Discussion in 'Beef' started by mike g, May 20, 2009.

  1. mike g

    mike g Newbie

    I have a american gourmet smoker like at wal mart. I t has I guess you call it off set firebox. I had to use almost a whole bag a hickory chunks, for beef ribs that smoked for five hours is this normal. How do i keep my wood from burnning to fast but keep the temp up.
  2. I find that soaking my chips hellps and move your chip pan a little ways away from your heat source
  3. dasmoker

    dasmoker Smoke Blower

    Hi Mike. I think you meant to hit reply to your other thread, but you ended up making a new post. No biggie, but thought I would point that out.

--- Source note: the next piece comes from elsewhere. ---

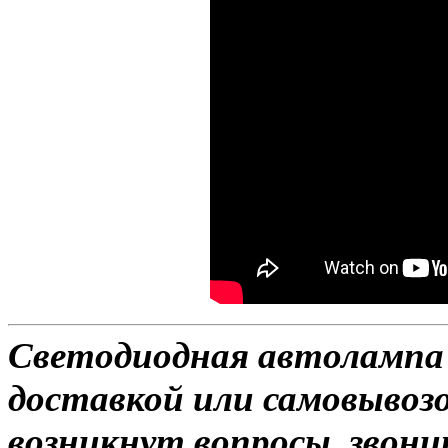
Светодиодная автолампа 
доставкой или самовывозом
возникнут вопросы, звони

    Were you monitoring your temperatures throughout the process? And far be if for me to tell you not to soley use wood to smoke with, but I think most use either charcoal bruqueetes or the lump hardwood charcoal for their fuel, and use the wood for their smoke. Also, did you monitor the temps of your meat as well? But I am just a beginner in the smoking arena, so I am sure the experts here will reply with better information. Keep on smokin. [​IMG]
  4. lcruzen

    lcruzen Master of the Pit OTBS Member

    Hi Mike,

    I agree that you should think about using lump as heat fuel and compliment that with wood chunks for smoke. I use pre-burnt oak in my off set and then chunks of cherry, apple or hickory for the smoke.
  5. also close both dampers to about 1/2" open, the less draft the loweer the temp and the londer the fuel lasts. Trial and era as what works when.